Jalen Brunson is leaving the Dallas Mavericks for the New York Knicks. Well, eventually. But before he does, I wanted to break down his play one more time.
As I’ve mentioned before, I am a nerd for footwork in basketball. And Brunson is a gold mine for footwork and fakes. He’s not athletic, and doesn’t have above average size. But he does have an arsenal of old man basketball moves that help him get open. This makes him a menace in the paint, despite his lack of height.
I could post a hundred plays here, because at least once per game Brunson would bust out some hesitation-pivot-pump-fake-drop-step combo and get a bucket. But we don’t have the space for it. Our guy Panda Hank has a couple highlight videos put together, one of which is below:
I chose three of my favorite Brunson plays from the end of the year—two from the opening round against the Utah Jazz, and one from a late regular season matchup with the Detroit Pistons. They don’t come close to demonstrating the variety of moves in his bag, but they’re the ones that left me smiling in the moment.
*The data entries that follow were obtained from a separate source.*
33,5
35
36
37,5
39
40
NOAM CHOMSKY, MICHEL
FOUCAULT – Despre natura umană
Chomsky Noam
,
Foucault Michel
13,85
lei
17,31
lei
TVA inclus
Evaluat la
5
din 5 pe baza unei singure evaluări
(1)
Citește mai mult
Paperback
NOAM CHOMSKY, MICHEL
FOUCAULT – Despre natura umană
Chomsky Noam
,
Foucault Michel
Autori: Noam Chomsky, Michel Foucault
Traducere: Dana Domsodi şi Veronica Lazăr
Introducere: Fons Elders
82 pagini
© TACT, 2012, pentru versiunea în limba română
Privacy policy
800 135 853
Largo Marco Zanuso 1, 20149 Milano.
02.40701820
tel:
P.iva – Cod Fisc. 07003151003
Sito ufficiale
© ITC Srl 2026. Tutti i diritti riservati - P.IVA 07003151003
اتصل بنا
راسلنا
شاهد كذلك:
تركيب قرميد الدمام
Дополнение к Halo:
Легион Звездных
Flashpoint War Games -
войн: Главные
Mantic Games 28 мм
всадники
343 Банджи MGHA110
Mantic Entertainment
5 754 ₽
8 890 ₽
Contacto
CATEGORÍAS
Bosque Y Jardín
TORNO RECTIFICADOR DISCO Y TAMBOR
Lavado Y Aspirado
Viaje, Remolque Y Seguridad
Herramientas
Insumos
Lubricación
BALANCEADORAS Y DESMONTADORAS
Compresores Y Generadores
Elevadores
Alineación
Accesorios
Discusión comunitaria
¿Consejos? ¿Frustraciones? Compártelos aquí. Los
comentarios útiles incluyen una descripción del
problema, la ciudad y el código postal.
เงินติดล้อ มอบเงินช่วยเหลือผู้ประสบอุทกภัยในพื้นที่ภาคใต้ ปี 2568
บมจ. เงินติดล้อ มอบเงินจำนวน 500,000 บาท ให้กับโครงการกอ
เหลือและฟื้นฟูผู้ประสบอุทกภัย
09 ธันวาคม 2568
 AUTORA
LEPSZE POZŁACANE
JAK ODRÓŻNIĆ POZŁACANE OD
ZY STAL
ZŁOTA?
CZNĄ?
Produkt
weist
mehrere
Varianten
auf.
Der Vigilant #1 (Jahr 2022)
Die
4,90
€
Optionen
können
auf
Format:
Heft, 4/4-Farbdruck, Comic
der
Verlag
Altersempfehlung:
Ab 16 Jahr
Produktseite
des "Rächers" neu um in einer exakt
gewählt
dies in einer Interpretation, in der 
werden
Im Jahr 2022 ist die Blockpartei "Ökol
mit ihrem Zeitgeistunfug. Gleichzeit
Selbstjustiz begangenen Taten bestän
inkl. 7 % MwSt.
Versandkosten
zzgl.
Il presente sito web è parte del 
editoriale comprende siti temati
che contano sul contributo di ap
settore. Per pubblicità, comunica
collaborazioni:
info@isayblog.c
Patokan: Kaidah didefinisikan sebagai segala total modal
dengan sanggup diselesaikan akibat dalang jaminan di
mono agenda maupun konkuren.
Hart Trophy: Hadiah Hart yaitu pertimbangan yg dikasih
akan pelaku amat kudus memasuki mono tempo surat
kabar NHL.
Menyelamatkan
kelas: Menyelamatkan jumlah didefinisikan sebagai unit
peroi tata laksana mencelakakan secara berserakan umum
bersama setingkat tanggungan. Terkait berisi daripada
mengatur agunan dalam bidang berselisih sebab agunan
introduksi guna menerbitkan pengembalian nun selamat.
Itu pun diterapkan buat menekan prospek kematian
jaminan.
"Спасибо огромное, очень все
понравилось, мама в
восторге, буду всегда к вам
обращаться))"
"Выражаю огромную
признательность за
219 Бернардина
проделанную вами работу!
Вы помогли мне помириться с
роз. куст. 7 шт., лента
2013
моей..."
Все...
In this first clip, Brunson sets a screen, then pops out to the 3-point line where he receives a pass from Luka Doncic. Killian Hayes runs out to contest, and Brunson gets him in the air with a pump fake, then drives. He’s met by Cade Cunningham at the rim. Brunson stops, almost on a dime, then pump fakes again. Cunningham bites, and with Hayes on his hip, Brunson steps through and hits an easy layup. No elite athleticism needed—just a couple of simple pump fakes and a step through lead to a basket in the paint.
In this next clip, Brunson uses a series of quick moves to get up an efficient shot in the lane. He receives a dribble handoff coming off a screen, which gets him into the lane easily. From there, he gets Hassan Whiteside backpedaling, then hits him with a step-back and pump fakes. Whiteside bites, and Brunson steps through for a floater. But Whiteside stays connected. No matter. Brunson gives him a little bump, then hits a little fadeaway jumper. Looks so easy, but takes an impressive combo of moves.
This last clip is a masterpiece. Brunson hits Royce O’Neal with a five piece combo that’s a beauty. He starts with a hesitation to his left, then crosses over, spins, pivots, then steps through for a wide open layup. It all happens within a couple seconds, against a good defender in O’Neal. It’s the kind of thing that makes basketball fans swoon.
Brunson will only add to repertoire as his career progresses. It’ll be fun to see, and unfortunately for Mavericks fans, it’ll be in New York with the Knicks. But it was a treat to watch here in Dallas while we could, and we’ll get to see him twice a year going forward.